** Reading passage follows **

The annual musty taste and odor in summer tap water in the Tri-Valley has returned, but Zone 7 Water Agency this week brought in a new solution.
“I am very happy to announce that the ozonation treatment at Del Valle Water Treatment Plant is fully online,” Zone 7 General Manager Valerie Pryor said.
The change in taste and odor are the result of algal blooms in the lakes and streams that supply water to wholesaler Zone 7 and its customers — Valley retailers Livermore and Pleasanton city water departments, Dublin San Ramon Services District (DSRSD) and the private California Water Service in Livermore.
While the $49 million in improvements to the south Livermore plant won’t totally eliminate the taste and odor problems, it will contribute to reducing them, said Pryor. Construction of a second ozonation facility at the Patterson Pass Water Treatment Plant in east Livermore is expected to further improve the water.
The Patterson Pass project is expected to cost $110 million, paid for by Zone 7 water rates, development fees, and a bond. It will pay for more than the ozone improvements, by adding such things as replacing filters, and adding a 5 million gallon water storage tank.
There is no way to figure a percentage increase in the quality of water by either ozonation facility, said Pryor.
However, there is a way to learn how many people have complained about taste and odor.
At DSRSD, spokeswoman Leah Blevins reported the customer relations department received 15 complaints via email or phone since mid-July.
DWR Cautions Del Valle Users About Algae Contact
Pryor indicated that, while the tap water from Zone 7 tastes and smells earthy, it is safe to drink. However, coming into contact with the algae in a lake can be harmful, according to the state Department of Water Resources (DWR).
The DWR checks state reservoirs regularly and issues harmful algae blooms advisories. The ratings have two categories — “caution” and “danger” — which are low- and high-threat indicators, respectively.
DWR in July issued a caution for Lake Del Valle, which collects run-off water from nearby hills. The warning called the public to avoid swimming; stay away from scummy, cloudy or discolored water; and not use the water for drinking or cooking. Boiling the water will not make it safe.
The toxins can cause skin rashes, eye irritation, diarrhea and vomiting. See a physician if you feel sick after going into the water. Do not eat shellfish that have been in the water.
For fish caught there, throw away the guts and clean fillets with tap water or bottled water before cooking.
Keep pets and other animals out of the water, and don’t let them drink the water or go near the scum. In animals, toxins can cause diarrhea, vomiting, convulsions and death.

** End of Reading passage **
** Data provided follows **

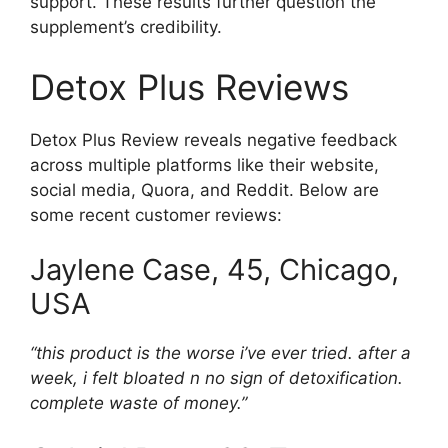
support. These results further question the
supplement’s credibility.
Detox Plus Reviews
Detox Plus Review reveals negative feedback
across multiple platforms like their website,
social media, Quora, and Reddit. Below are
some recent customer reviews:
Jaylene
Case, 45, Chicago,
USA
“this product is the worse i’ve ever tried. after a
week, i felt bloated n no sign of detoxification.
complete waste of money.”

** End of Data provided **

In the Zone 7 tap water article, what is the expected cost of the Patterson Pass project? Please rely only on the Zone 7 tap water article, not on the material.

Reply:
$110 million.